Chapter 4. Bug fixes
This section describes notable bug fixes introduced in Red Hat OpenShift Container Storage 4.7.
MGR pod restarts even if the MONs are down
Previously, when the nodes restarted the MGR pod might get stuck in a pod initialisation state which resulted in the inability to create new persistent volumes (PVs). With this update, the MGR pod restarts even if the MONs are down.
Multicloud Object Gateway is now available when hugepages are enabled on OpenShift Container Platform
Previously, Multicloud Object Gateway (MCG) db pod crashed as the Postgres failed to run on kubernetes when hugepages were enabled. With the current update, the hugepages for the MCG Postgres pods are disabled, and hence the MCG db pods do not crash.
PodDisruptionBudget
alert no longer continiously shown
Previously, the PodDisruptionBudget
alert, which is an OpenShift Container Platform alert, was continuously shown for object storage devices (OSDs). The underlying issue has been fixed, and the alert no longer shows.
must-gather
log collection fail
Earlier, the copy pod did not try to re-flush the data at regular intervals causing the must-gather
command to fail after the default 10 minutes time out. With this update, the copy pod keeps trying to collect the data at regular intervals generated by the must-gather
command and now the must-gather
commands run to completion.
You cannot create a PVC from a volume snapshot in the absence of volumesnapshotclass
A PVC can not be created from a volume snapshot in the absence of volumesnapshotclass
. This issue is caused because the status of the volume snapshot changes to a not ready state on deleting the volumesnapshotclass
. This issue has been fixed in OCP 4.7.0 and higher.

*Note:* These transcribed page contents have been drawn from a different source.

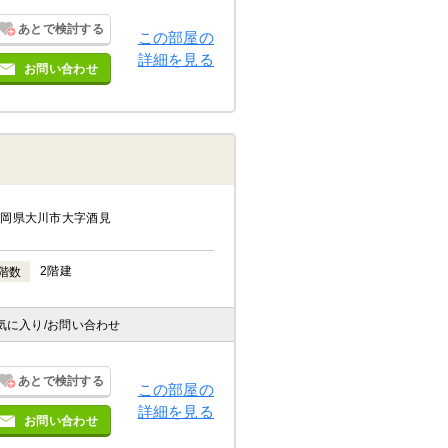
あとで検討する
この部屋の
詳細を見る
お問い合わせ
福岡県大川市大字酒見
2階建
階数
気に入り
/お問い合わせ
あとで検討する
この部屋の
詳細を見る
お問い合わせ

Core dump not propogated if a process crashed
Previously, core dumps were not propagated if a process crashed. With this release, a log-collector - a sidecar running next to the main ceph daemon has been introduced. On this, a ShareProcessNamespace
flag is enabled and with this flag signals can be intercepted between containers allowing the coredumps to be generated.

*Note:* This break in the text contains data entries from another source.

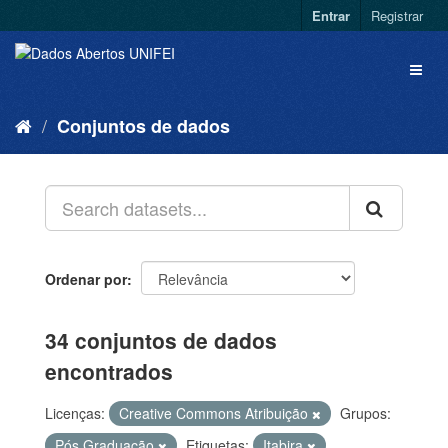
Entrar
Registrar
Conjuntos de dados
Ordenar por
34 conjuntos de dados
encontrados
Licenças:
Creative Commons Atribuição
Grupos:
Pós Graduação
Etiquetas:
Itabira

Mulitple OSD removal job no longer fails
Previously, when triggering the job for multiple OSD removal, the template included a comma with the OSD IDs in the job name. This was causing the job template to fail. With this update, the OSD IDs have been removed from the job name to maintain a valid format. The job names have been changed from ocs-osd-removal-${FAILED_OSD_IDS}
to ocs-osd-removal-job
.
Increased mon
failover timeout
With this update mon
failover timeout has been increased to 15 minutes on IBM Cloud. Previously, the mons
would begin to failover while they were still coming up.

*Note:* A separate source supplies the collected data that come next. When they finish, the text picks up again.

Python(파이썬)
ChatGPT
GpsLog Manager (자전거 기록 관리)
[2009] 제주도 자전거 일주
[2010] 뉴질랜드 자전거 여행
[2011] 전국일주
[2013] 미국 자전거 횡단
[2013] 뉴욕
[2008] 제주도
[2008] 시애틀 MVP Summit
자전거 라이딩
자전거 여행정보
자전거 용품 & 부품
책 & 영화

Rook now refuses to deploy OSD with a message on detecting unclean disks from previous OpenShift Container Storage installation
Previously, if a disk that had not been cleaned from a previous installation of OpenShift Container Storage was reused, Rook failed abruptly. With this update, Rook can now detect that the disk belongs to a different cluster and reject OSD deployment in that disk with an error message (BZ#1922954)
mon failover no longer makes Ceph inaccessible
Previously, if a mon went down while another mon was failing over, it caused the mons to lose quorum. When mons lose quorum Ceph becomes inaccessible. This update prevents voluntary mon drains while a mon is failing over so that Ceph never becomes inaccessible.
cpehcsi
node plugin pods preoccupying ports for GRPC metrics
Previously, the cephcsi
pods exposed GRPC metrics for debugging purposes, and hence the cephcsi
node plugin pods used ports 9090 for RBD and 9091 for CephFS. As a result, the cephsi
pods failed to come up due to the unavailability of the ports. With this release, GRPC metrics are disabled by default as it only required for debugging purposes and now cephcsi
does not use the ports 9091 and 9090 on the node where node plugin pods are running.
rook-ceph-mds
did not register the pod IP on monitor servers
Earlier, the rook-ceph-mds
did not register the pod IP on the monitor servers and hence every mount on the filesystem timed out and PVCs could not be provisioned resulting in CephFS volume provisioning failure. With this release, an argument --public-addr=podIP
is added to the MDS pod when the host network is not enabled. Hence, now the CephFS volume provisioning does not fail.
Errors in must gather
due to failed rule evaluation
Earlier, the recording rule record: cluster:ceph_disk_latency:join_ceph_node_disk_irate1m
did not get evaluated because many-to-many match is not allowed in Prometheus. As a result, there were errors in the must gather
and in the deployment due to this failed rule evaluation. With this release, the query for recording rule has been updated to eliminate the many-to-many match scenarios, and hence now the Prometheus rule evaluations should not fail and there should not be any errors seen in the deployment.